“Ela tinha o carnaval no sangue”. Quem garante é Márcio Guima, sobrinho de Clara Nunes. Em 1964, a jovem cantora iniciante foi Rainha do Carnaval de Belo Horizonte, com direito a cetro e coroa. Sessenta anos depois, a cidade a homenageia com a exposição em cartaz no Museu da Moda (Mumo), reunindo 50 figurinos, adereços, documentos e fotografias de seu acervo.
A mostra “Clara Nunes – Eu sou a tal mineira” destaca a profunda relação da cantora com a cultura brasileira, a religiosidade de matriz africana, a moda e também com o carnaval. Esta semana, a exposição recebeu a visita da Corte Momesca de BH.
Quatro décadas após sua morte, Clara é lembrada como uma espécie de símbolo da Portela. No carnaval de 1975, foi intérprete oficial da escola e cantou o samba-enredo “Macunaíma”. Vagner Fernandes, autor da biografia “Clara, guerreira da utopia” (Agir), conta que ela chegou a flertar com a Mangueira, que não lhe deu muita importância.

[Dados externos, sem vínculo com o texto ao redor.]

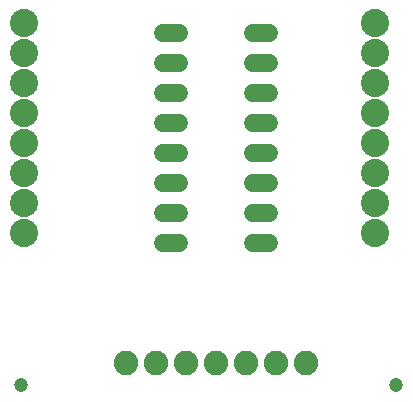
<source format=gbr>
G04 EAGLE Gerber X2 export*
%TF.Part,Single*%
%TF.FileFunction,Soldermask,Bot,1*%
%TF.FilePolarity,Negative*%
%TF.GenerationSoftware,Autodesk,EAGLE,8.6.0*%
%TF.CreationDate,2018-02-28T16:01:23Z*%
G75*
%MOMM*%
%FSLAX34Y34*%
%LPD*%
%AMOC8*
5,1,8,0,0,1.08239X$1,22.5*%
G01*
%ADD10C,1.203200*%
%ADD11C,1.524000*%
%ADD12C,2.082800*%
%ADD13C,2.387600*%


D10*
X330200Y19050D03*
X12700Y19050D03*
D11*
X133096Y317500D02*
X146304Y317500D01*
X146304Y292100D02*
X133096Y292100D01*
X133096Y165100D02*
X146304Y165100D01*
X146304Y139700D02*
X133096Y139700D01*
X133096Y266700D02*
X146304Y266700D01*
X146304Y241300D02*
X133096Y241300D01*
X133096Y190500D02*
X146304Y190500D01*
X146304Y215900D02*
X133096Y215900D01*
X209296Y139700D02*
X222504Y139700D01*
X222504Y165100D02*
X209296Y165100D01*
X209296Y190500D02*
X222504Y190500D01*
X222504Y215900D02*
X209296Y215900D01*
X209296Y241300D02*
X222504Y241300D01*
X222504Y266700D02*
X209296Y266700D01*
X209296Y292100D02*
X222504Y292100D01*
X222504Y317500D02*
X209296Y317500D01*
D12*
X101600Y38100D03*
X127000Y38100D03*
X152400Y38100D03*
X177800Y38100D03*
X203200Y38100D03*
X228600Y38100D03*
X254000Y38100D03*
D13*
X312750Y147650D03*
X312750Y173050D03*
X312750Y198450D03*
X312750Y223850D03*
X312750Y249250D03*
X312750Y274650D03*
X312750Y300050D03*
X312750Y325450D03*
X15250Y325450D03*
X15250Y300050D03*
X15250Y274650D03*
X15250Y249250D03*
X15250Y223850D03*
X15250Y198450D03*
X15250Y173050D03*
X15250Y147650D03*
M02*

</source>
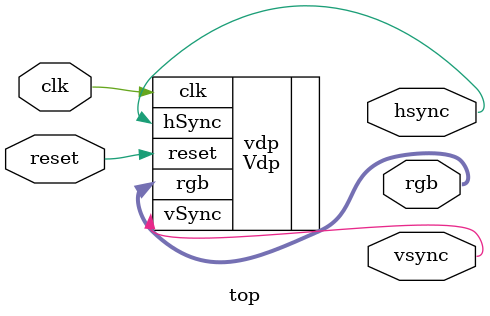
<source format=v>
`ifndef COMPUTER_H
`define COMPUTER_H

`include "Ram.v"
`include "Vdp.v"
`include "SyncGenerator.v";

module top(clk, reset, hsync, vsync, rgb);

  input clk, reset;
  output hsync, vsync;
  output [3:0] rgb;
  
  Vdp vdp(
    .clk(clk), .reset(reset),
    .hSync(hsync), .vSync(vsync), .rgb(rgb)
  );

endmodule

`endif
</source>
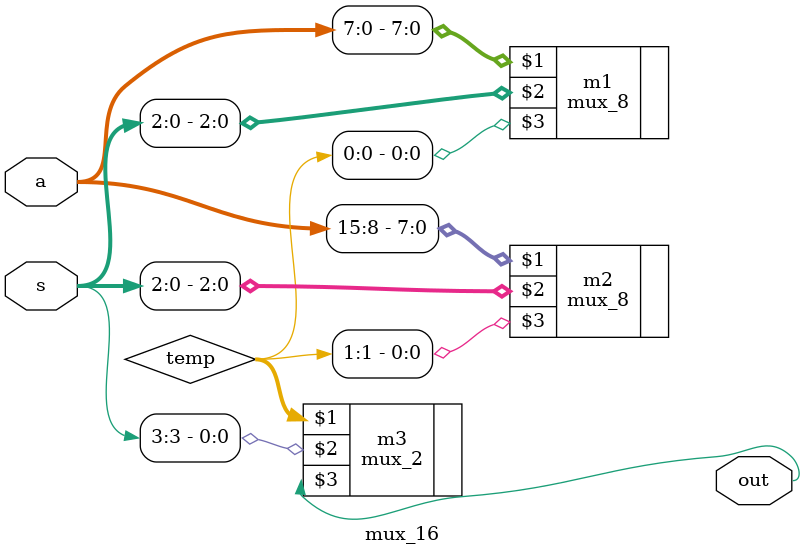
<source format=v>

module mux_16(
    input [15:0] a,
    input [3:0] s,
    output out
    );
    wire [1:0] temp;
    mux_8 m1(a[7:0],s[2:0],temp[0]);
	mux_8 m2(a[15:8],s[2:0],temp[1]);
    mux_2 m3(temp,s[3],out);
endmodule
</source>
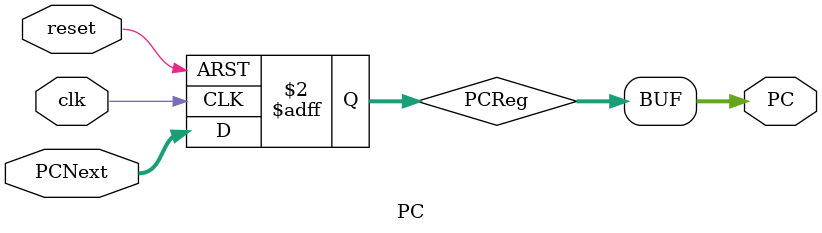
<source format=sv>
`timescale 1ns / 1ps
module PC (	
		input wire 	   clk,reset,
		input wire [31:0]  PCNext,
		output wire [31:0] PC );
   
   reg [31:0] 			   PCReg;

   always@(posedge clk or posedge reset)
     begin
	if (reset) PCReg <= 0;
	else PCReg <= PCNext;
     end	

   assign PC = PCReg;

endmodule
</source>
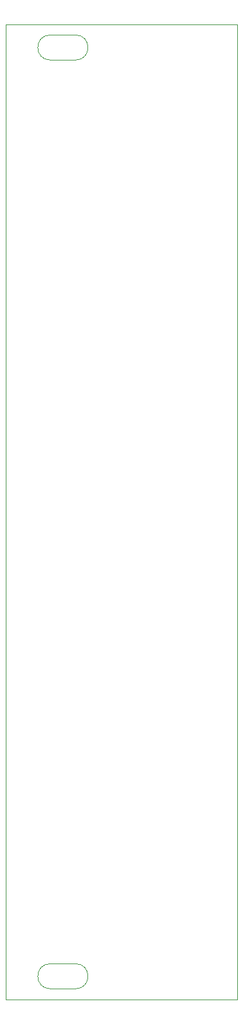
<source format=gbr>
%TF.GenerationSoftware,KiCad,Pcbnew,(5.1.6-0)*%
%TF.CreationDate,2022-12-22T20:14:18-05:00*%
%TF.ProjectId,Test Panel,54657374-2050-4616-9e65-6c2e6b696361,rev?*%
%TF.SameCoordinates,Original*%
%TF.FileFunction,Profile,NP*%
%FSLAX46Y46*%
G04 Gerber Fmt 4.6, Leading zero omitted, Abs format (unit mm)*
G04 Created by KiCad (PCBNEW (5.1.6-0)) date 2022-12-22 20:14:18*
%MOMM*%
%LPD*%
G01*
G04 APERTURE LIST*
%TA.AperFunction,Profile*%
%ADD10C,0.050000*%
%TD*%
G04 APERTURE END LIST*
D10*
X58420000Y-32258000D02*
X58420000Y-160528000D01*
X58420000Y-43942000D02*
X58420000Y-44196000D01*
X67564000Y-33650123D02*
G75*
G02*
X67564000Y-36961877I0J-1655877D01*
G01*
X64262000Y-36957000D02*
G75*
G02*
X64262000Y-33655000I0J1651000D01*
G01*
X67564000Y-155824123D02*
G75*
G02*
X67564000Y-159135877I0J-1655877D01*
G01*
X64262000Y-159131000D02*
G75*
G02*
X64262000Y-155829000I0J1651000D01*
G01*
X64262000Y-155829000D02*
X67564000Y-155824123D01*
X64262000Y-159131000D02*
X67564000Y-159135877D01*
X64262000Y-36957000D02*
X67564000Y-36961877D01*
X64262000Y-33655000D02*
X67564000Y-33650123D01*
X88900000Y-160528000D02*
X58420000Y-160528000D01*
X88900000Y-146558000D02*
X88900000Y-160528000D01*
X88900000Y-32258000D02*
X58420000Y-32258000D01*
X88900000Y-46228000D02*
X88900000Y-32258000D01*
X88900000Y-146558000D02*
X88900000Y-46228000D01*
M02*

</source>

“Clara foi parar na Portela por conta de algo singular. Era namorada de Aurino, irmão do cantor Eduardo Araújo, ambos mineiros. Aurino e Carlos Imperial eram grandes amigos. Certa vez, Imperial ficou preso na Ilha Grande por criticar o regime militar, fazendo companhia ao Natal da Portela. Aurino ia sempre visitar o Imperial e acabou se aproximando do Natal, que o convidou a ir à Portela. Quando Natal saiu da prisão, Aurino foi vê-lo e levou Clara com ele. Natal, então, estendeu um tapete vermelho para ela”, diz o biógrafo.
“Clara abraçou a Portela e a Portela abraçou Clara. Ela se tornou portelense a partir daquele momento de carinho que a escola lhe proporcionara. De lá nunca mais saiu, até sua morte. Clara puxou samba na Portela por três anos”, comenta Vagner Fernandes.
O escritor ressalta o papel importante da cantora para que fossem reconhecidos os mestres do samba como Candeia, Cartola, Nelson Cavaquinho e Dona Ivone Lara. “Clara foi a primeira a gravar Dona Ivone Lara e torná-la conhecida na grande mídia, com o famoso álbum 'Alvorecer'.”
A cantora mineira não conheceu o Sambódromo carioca, inaugurado em 1984. Ela morreu em 1983, aos 40 anos, devido a um choque anafilático ao se submeter a cirurgia de varizes. “A escola a vê como personagem fundamental, como expressão cultural”, resume Vagner Santos.
Sobrinho de Clara Nunes, Márcio Guima comenta que a tia estava presente em todos os desfiles da Portela e foi madrinha da Velha Guarda da azul e branca. “Minha tia Maria Gonçalves, que criou a Clara, dizia que o grande sonho dela era cantar na avenida.”
Festa de preto
Aguerrida defensora de causas sociais, Clara combateu a misoginia, o racismo religioso e o preconceito racial. “Ela abraça tudo isso, mas não fica levantando bandeira. A própria arte dela e seu repertório já diziam tudo. A forma como se vestia já era um soco no estômago da sociedade preconceituosa em relação às mulheres e àqueles que abraçavam as religiões de matriz africana, aos pretos. A importância de Clara é grande, e o carnaval é uma festa de preto”, afirma.
Na exposição em cartaz no Mumo, percebe-se a forte influência africana nas roupas, figurinos e adereços usados pela cantora.
“Além de adotar as religiões de matriz africana como algo importante em sua vida, ela buscou fazer de seu trabalho instrumento de conscientização da sociedade sobre a questão do acolhimento. Não digo de tolerância, mas de respeito às religiões de matriz africana”, conclui o autor de “Guerreira da utopia”.
Filhas de Clara em fevereiro
Formado na capital mineira por mulheres, o bloco Filhas de Clara vai desfilar em 18 de fevereiro a partir das 14h30, com concentração na Avenida Clara Nunes, 88, Renascença, bairro onde a cantora morou entre 1958 e 1964.
“Se puder, venha de branco”, convida o bloco em post no Instagram, em alusão ao tradicional figurino da artista.
“CLARA NUNES – EU SOU A TAL MINEIRA”
Exposição do acervo de Clara Nunes. Museu da Moda de Belo Horizonte (Mumo), Rua da Bahia, 1.149, Centro. Aberto de quarta-feira a sábado, das 10h às 18h. Em cartaz até dezembro de 2025. Entrada franca.